After a well-conducted study and well appreciated by Kevin(we seldom see this), we are into square A again- 0.022 or 0.018 which slot is better, as per available evidence? It’s just like which car is better, rather than the competence of the man behind the wheel! Whether the ingradients/recipe determine the quality of the dish or the skill, competence and experience of the chef ?
My take on the study is, as rightly observed by others, “The Orthodontist is (has to be) in the Driver’s seat”- Not the appliance, prescription, brand, appliance manual or sponsored(?) publications. They come third after second place to the patient!

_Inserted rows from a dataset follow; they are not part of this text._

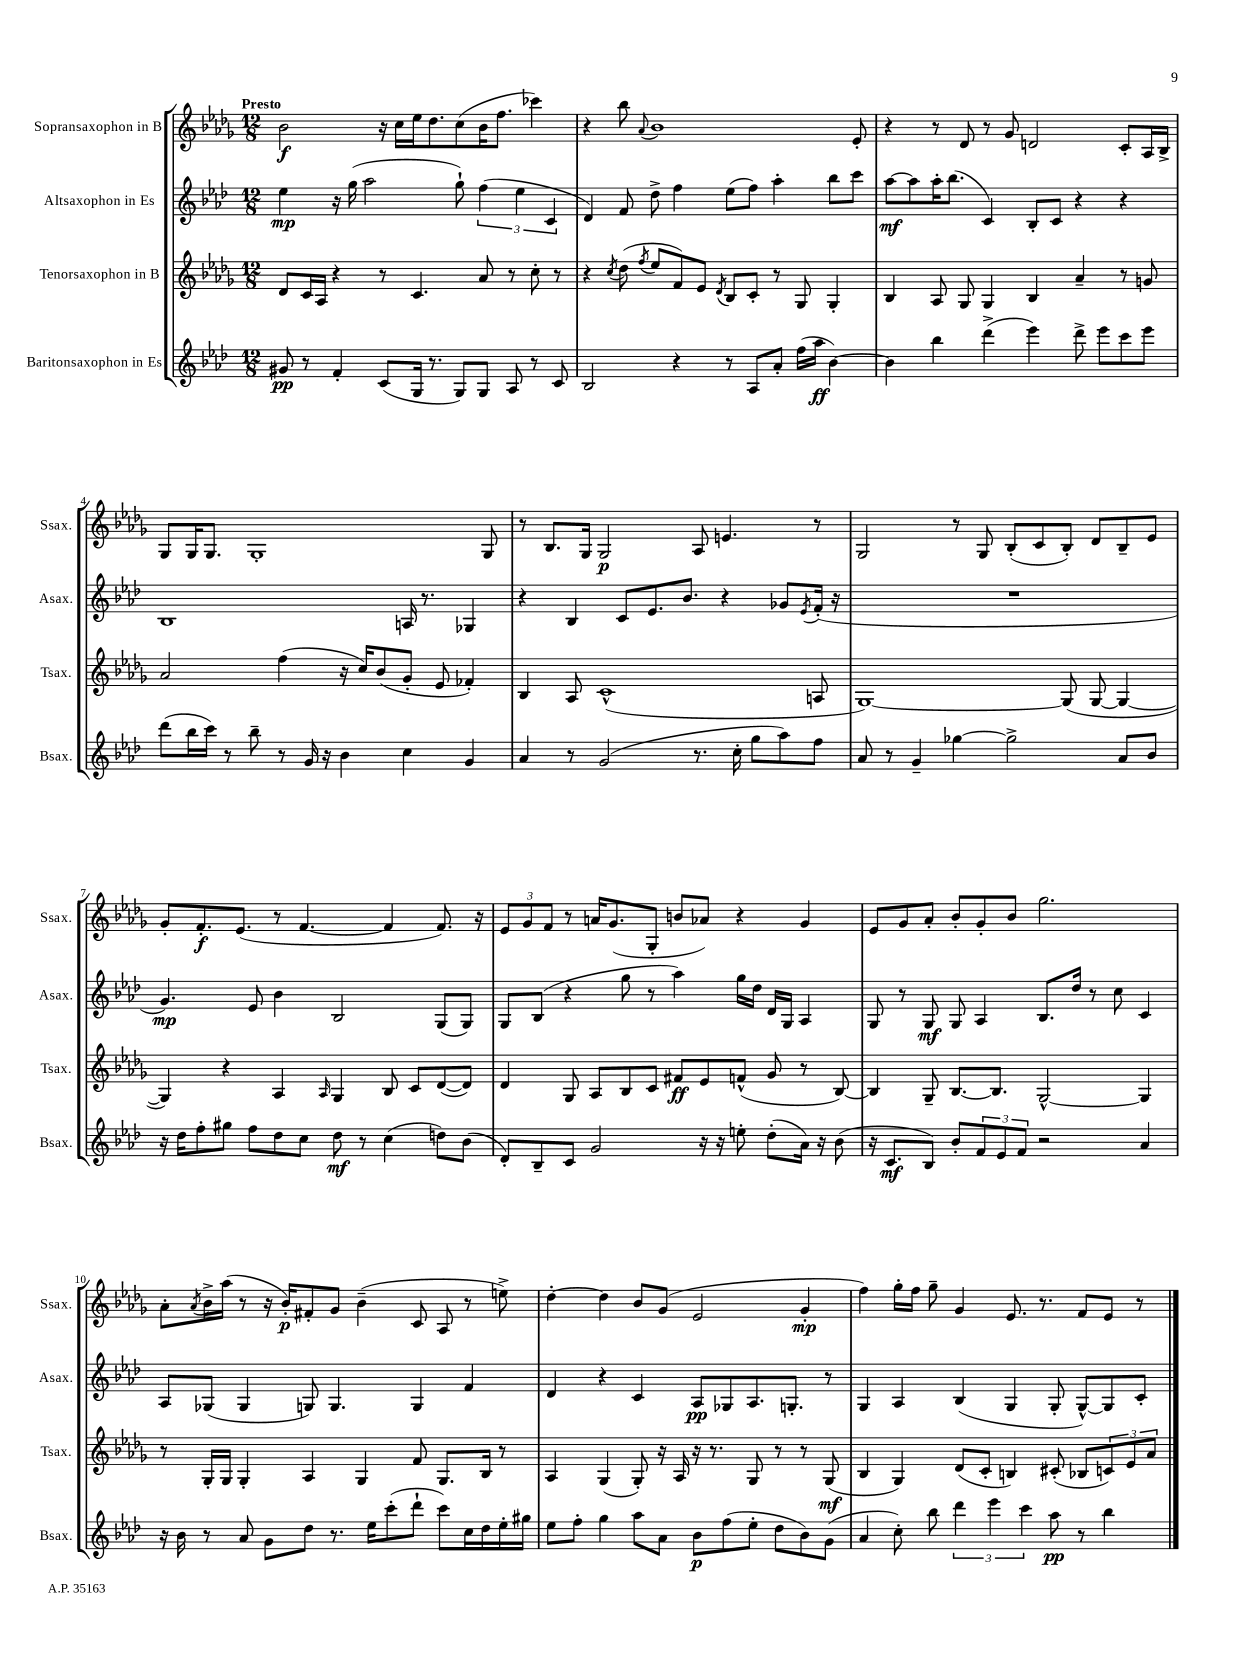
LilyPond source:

<<
\new StaffGroup <<
\new Staff = "s0" \with { instrumentName = "Sopransaxophon in B" shortInstrumentName = "Ssax." } {
    \clef treble \key des \major \numericTimeSignature \time 12/8 \tempo "Presto"
    bes'2\f r16 c''16 ees''16 des''8. c''8( bes'16 f''8. ces'''4) |
    r4 bes''8 \appoggiatura { aes'8 } bes'1 ees'8-. |
    r4 r8 des'8 r8 ges'8 d'2 c'8-. aes16 bes16-> |
    ges8 ges16 ges8. ges1-. ges8 |
    r8 bes8. ges16 ges2\p aes8 e'4. r8 |
    ges2 r8 ges8 bes8-.( c'8 bes8-.) des'8 bes8-- ees'8 |
    ges'8-. f'8.-.\f ees'8.( r8 f'4.~ f'4 f'8.) r16 |
    \tuplet 3/2 { ees'8 ges'8 f'8 } r8 a'16 ges'8.( ges8-. b'8 aes'8) r4 ges'4 |
    ees'8 ges'8 aes'8-. bes'8-. ges'8-. bes'8 ges''2. |
    aes'8-. \acciaccatura { aes'8 } bes'16-> aes''16( r8 r16 bes'16-.\p) fis'8-. ges'8 bes'4--( c'8 aes8 r8 e''8->) |
    des''4~-. des''4 bes'8 ges'8( ees'2 ges'4-.\mp |
    f''4) ges''16-. f''16 ges''8-- ges'4 ees'8. r8. f'8 ees'8 r8 \bar "|." |
}
\new Staff = "s1" \with { instrumentName = "Altsaxophon in Es" shortInstrumentName = "Asax." } {
    \clef treble \key aes \major \numericTimeSignature \time 12/8
    ees''4\mp r16 g''16( aes''2 g''8-!) \tuplet 3/2 { f''4( ees''4 c'4 } |
    des'4) f'8 des''8-> f''4 ees''8( f''8) aes''4-. bes''8 c'''8 |
    aes''8~\mf aes''8 aes''16-. bes''8.( c'4) bes8-. c'8 r4 r4 |
    bes1 a16 r8. ges4 |
    r4 bes4 c'8 ees'8. bes'8. r4 ges'8 \acciaccatura { ees'8 } f'16-.( r16 |
    R1. |
    g'4.\mp) ees'8 bes'4 bes2 g8( g8) |
    g8 bes8( r4 g''8 r8 aes''4) g''16 des''16 des'16 g16 aes4 |
    g8 r8 g8\mf g8 aes4 bes8. des''16 r8 c''8 c'4 |
    aes8 ges8( ges4 g8) g4. g4 f'4 |
    des'4 r4 c'4 aes8\pp ges8 aes8. g8.-. r8 |
    g4 aes4 bes4( g4 g8-. g8~-^) g8 c'8-. \bar "|." |
}
\new Staff = "s2" \with { instrumentName = "Tenorsaxophon in B" shortInstrumentName = "Tsax." } {
    \clef treble \key des \major \numericTimeSignature \time 12/8
    des'8 c'16 aes16 r4 r8 c'4. aes'8 r8 c''8-. r8 |
    r4 \acciaccatura { c''8 } des''8( \acciaccatura { f''8 } ees''8 f'8) ees'8 \acciaccatura { des'8 } bes8 c'8-. r8 ges8 ges4-. |
    bes4 aes8 ges8 ges4 bes4 aes'4-- r8 g'8 |
    aes'2 f''4( r16 c''16) bes'8( ges'8-. ees'8 fes'4-.) |
    bes4 aes8 c'1-^( a8 |
    ges1~) ges8( ges8~ ges4~ |
    ges4) r4 aes4 \grace { aes16 } ges4 bes8 c'8 des'8~( des'8) |
    des'4 ges8 aes8 bes8 c'8 fis'8\ff ees'8 f'8-^( ges'8 r8 bes8~) |
    bes4 ges8-- bes8.~ bes8. ges2~-^ ges4 |
    r8 ges16-. ges16 ges4-. aes4 ges4 f'8 ges8. bes16 r8 |
    aes4 ges4( ges8-.) r16 aes16 r16 r8. ges8 r8 r8 ges8\mf( |
    bes4 ges4) des'8( c'8-. b4) cis'8-.( bes8 \tuplet 3/2 { c'8) ees'8 aes'8 } \bar "|." |
}
\new Staff = "s3" \with { instrumentName = "Baritonsaxophon in Es" shortInstrumentName = "Bsax." } {
    \clef treble \key aes \major \numericTimeSignature \time 12/8
    gis'8\pp r8 f'4-. c'8( g16 r8. g8) g8 aes8 r8 c'8 |
    bes2 r4 r8 aes8 aes'8-. f''16( aes''16\ff bes'4~) |
    bes'4 bes''4 des'''4->( ees'''4) des'''8-> ees'''8 c'''8 ees'''8 |
    des'''8( bes''16 c'''16) r8 bes''8-- r8 g'16 r16 bes'4 c''4 g'4 |
    aes'4 r8 g'2( r8. c''16-. g''8 aes''8) f''8 |
    aes'8 r8 g'4-- ges''4~ ges''2-> aes'8 bes'8 |
    r16 des''16 f''8-. gis''8 f''8 des''8 c''8 des''8\mf r8 c''4( d''8) bes'8( |
    des'8-.) bes8-- c'8 g'2 r16 r16 e''8-. des''8-.( aes'16) r16 bes'8( |
    r16 c'8.\mf bes8) bes'8-. \tuplet 3/2 { f'8 ees'8 f'8 } r2 aes'4 |
    r16 bes'16 r8 aes'8 g'8 des''8 r8. ees''16 c'''8-.( des'''8-! c'''8) c''16 des''16 ees''16-. gis''16 |
    ees''8 f''8-. g''4 aes''8 aes'8 bes'8\p f''8( ees''8-. des''8 bes'8) g'8( |
    aes'4 c''8-.) bes''8 \tuplet 3/2 { des'''4 ees'''4 c'''4 } aes''8\pp r8 bes''4 \bar "|." |
}
>>
>>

You do a fantastic job making us think about cause and effect. Much appreciated.
Dear Dr O’Brien
The last paragraph of your article should be put into a frame hung to the wall in front of the dental chair so that every orthodontist will be reminded of its content at all times. It is absolutely true “there is no cook book” that we can just refer to in order to make treatment more successful in terms of time or quality. And yes, the walls built by Journals make it difficult for practitioners to read articles and feed their minds.
What about the torque expression finishing with a .018x.022 wire? The study is well conducted for sure but there’s no reason in not assessing the torque exprerssion with full size wire. The big difference between the .022 and .018 system is all in the final wire for anterior control. I will define the paper simply incomplete.
what is the the impact of patient perspective to the treatment outcome?
There were couple of studies shedding the light on the torque expression achieved by different pre adjested brackets among specialist, and inclination of teeth!